Certe sere la televisione somiglia a un ritorno a casa. Succede ogni volta che Rai 1 decide di rispolverare i vecchi faldoni del commissariato più famoso di Sicilia.
Stasera il palinsesto ritrova un grande classico: Luca Zingaretti torna a muoversi tra le atmosfere cariche di salsedine e mistero nate dal genio di Andrea Camilleri. L’appuntamento, fissato subito dopo i pacchi di Affari Tuoi, ripropone una delle tappe più cupe e introspettive della serie, un viaggio indietro nel tempo che ci riporta alla stagione trasmessa originariamente nel 2008.
Il mistero del tatuaggio: un corpo senza nome scuote la provincia
La quiete apparente di Vigàta si frantuma davanti a una scoperta desolante. Il cadavere di una giovane donna viene rinvenuto in una discarica, un luogo simbolo di scarto che sembra riflettere il destino della vittima. Niente borsa, niente documenti, nessuno che sembri averla mai vista prima. L’unico filo conduttore per dare un nome a quel volto è una farfalla notturna, una sfinge impressa sulla pelle.

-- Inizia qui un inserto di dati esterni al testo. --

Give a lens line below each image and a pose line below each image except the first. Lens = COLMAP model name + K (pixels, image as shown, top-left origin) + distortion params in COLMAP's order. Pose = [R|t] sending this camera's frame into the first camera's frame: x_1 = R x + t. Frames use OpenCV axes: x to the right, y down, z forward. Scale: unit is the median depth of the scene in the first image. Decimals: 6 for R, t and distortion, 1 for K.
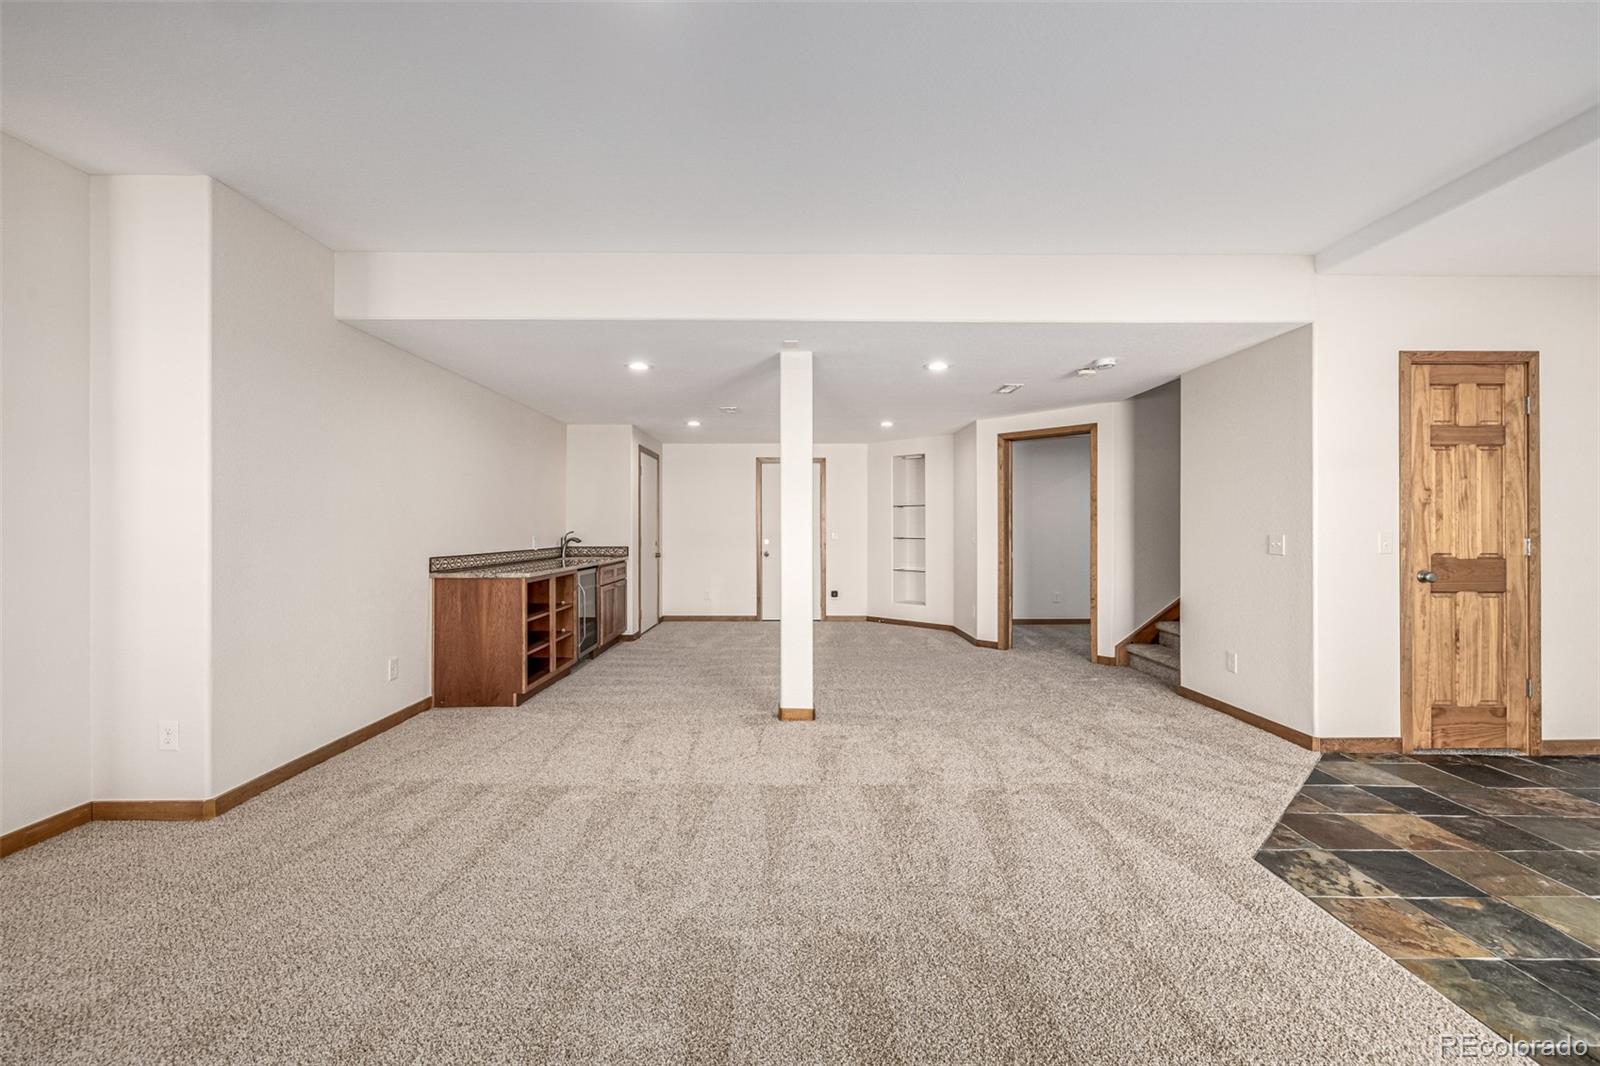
lens RADIAL K [[672.6, 0, 801.1], [0, 672.6, 528.7], [0, 0, 1]] dist [0.001602, 0.000219]
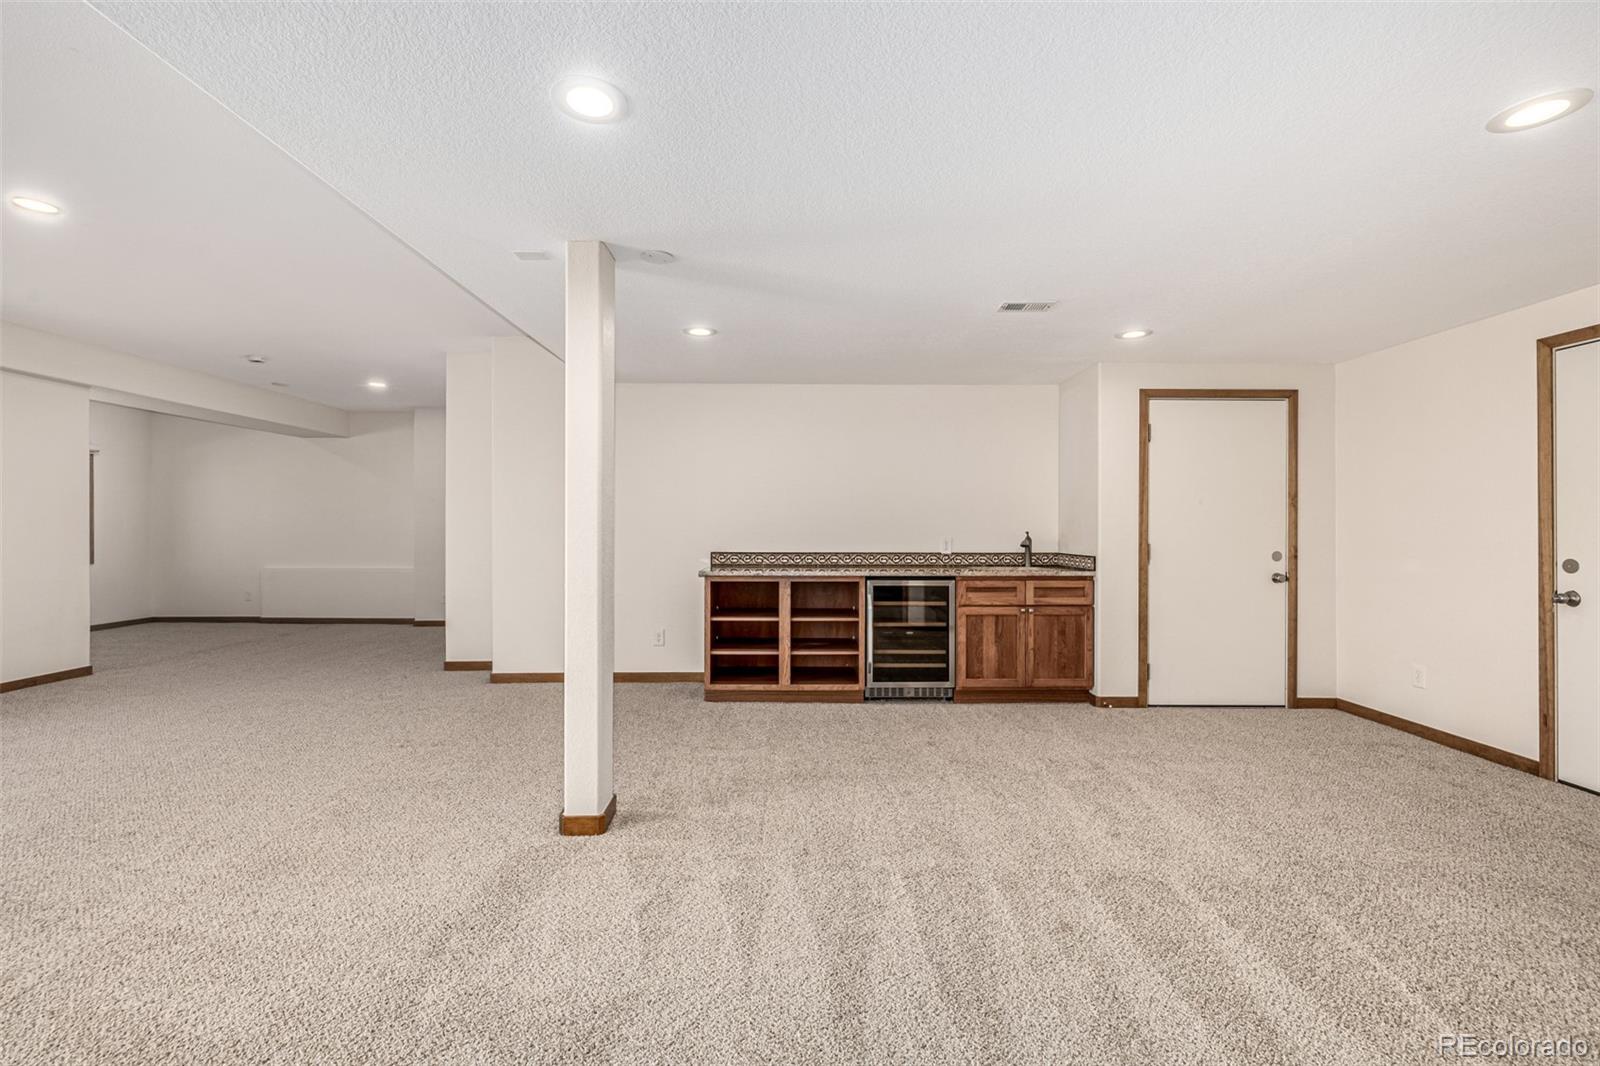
lens RADIAL K [[672.6, 0, 801.1], [0, 672.6, 528.7], [0, 0, 1]] dist [0.001602, 0.000219]
pose [[0.036630, 0.021266, -0.999103, 0.376611], [-0.001047, 0.999774, 0.021241, -0.013828], [0.999328, 0.000268, 0.036644, 0.706052]]
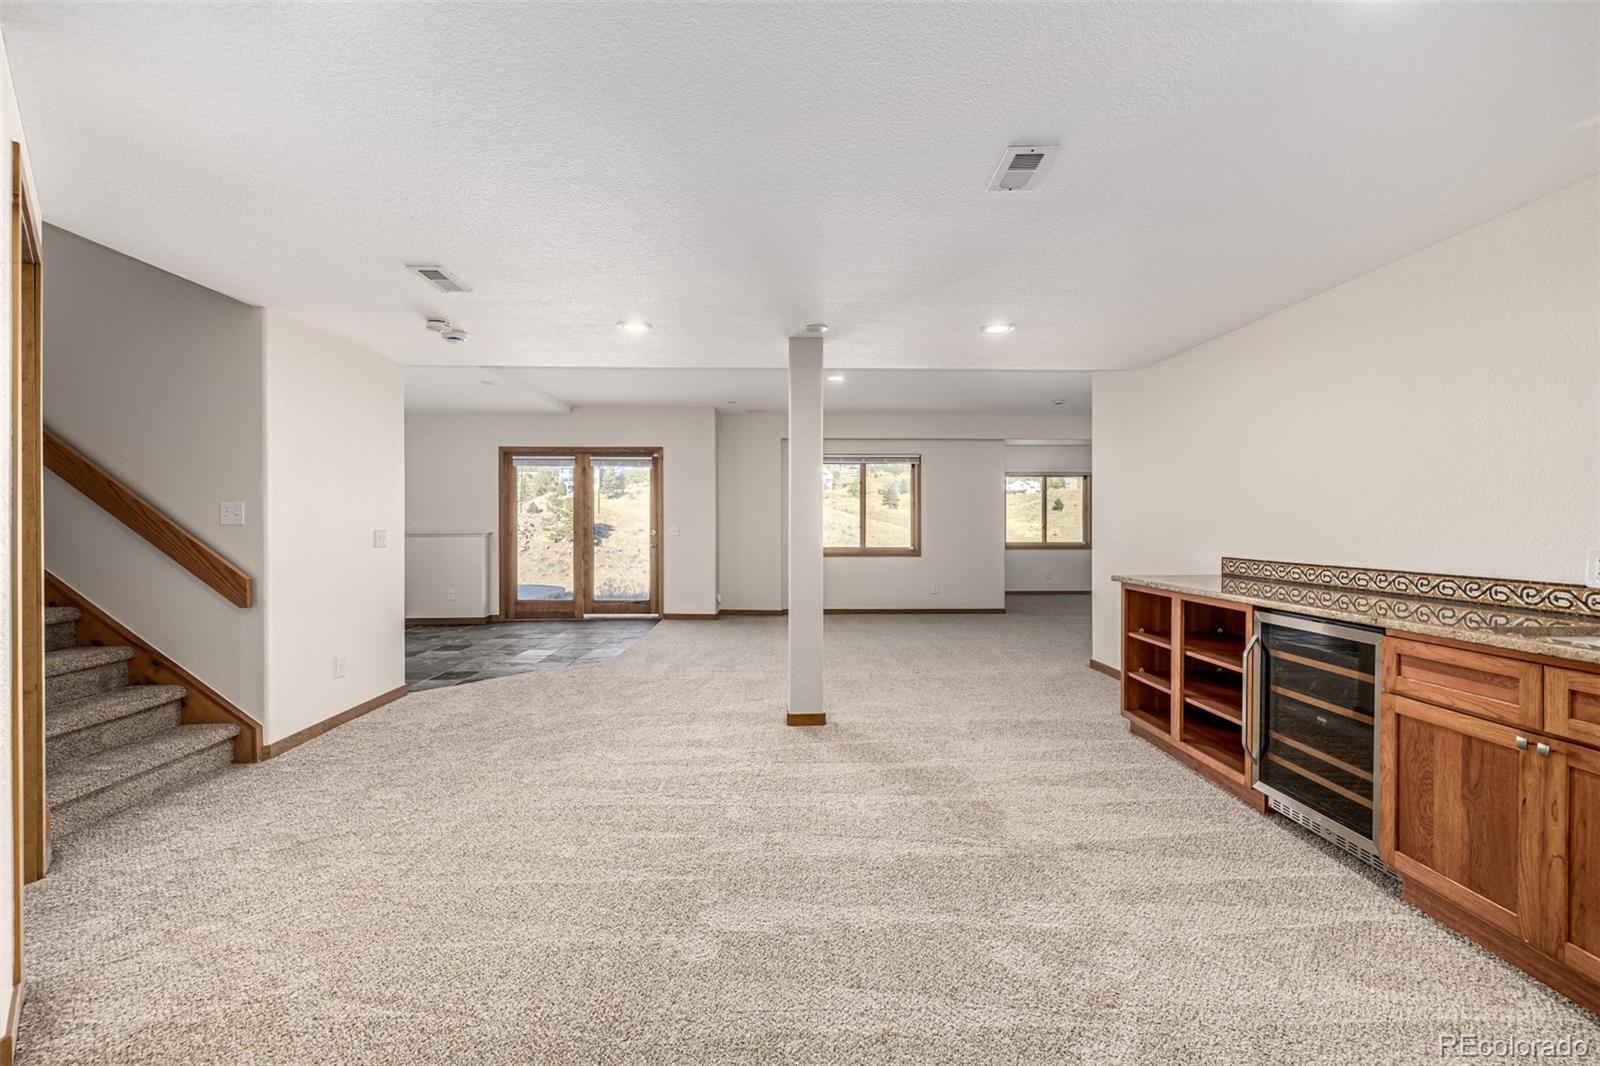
lens RADIAL K [[672.6, 0, 801.1], [0, 672.6, 528.7], [0, 0, 1]] dist [0.001602, 0.000219]
pose [[-0.999073, 0.023222, -0.036242, 0.014777], [0.023053, 0.999721, 0.005080, -0.007319], [0.036350, 0.004240, -0.999330, 1.176133]]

Sarà proprio quel disegno a guidare Salvo Montalbano in un labirinto ben più grande della solita cronaca nera locale. Dietro la facciata pulita di una fondazione benefica, impegnata ufficialmente nel reinserimento lavorativo di ragazze straniere, si nasconde una fitta rete di ipocrisie. Il commissario si ritroverà a scardinare un sistema di sfruttamento silenzioso, dove l’accoglienza si rivela un paravento per interessi criminali insospettabili.
Tra crisi personali e l’ombra del tempo che passa: il rapporto con Livia appeso ad un filo
Questo specifico caso non mette a dura prova solo l’intuito dell’investigatore, ma scava nelle fragilità dell’uomo. Ritroviamo un Montalbano insolitamente vulnerabile, schiacciato dai primi veri bilanci esistenziali e dal peso degli anni.
A complicare il quadro c’è il rapporto con Livia, ormai ridotto a un filo sottile e logorato da segreti non detti. Mentre lei cerca una via d’uscita e spinge per un viaggio liberatorio, Salfo si scopre immobile, intrappolato tra i sensi di colpa per un vecchio tradimento mai confessato e la paura di un futuro che non riesce a decifrare. La risoluzione del giallo passerà inevitabilmente attraverso questo scontro intimo, regalando un finale amaro che va ben oltre la semplice logica poliziesca.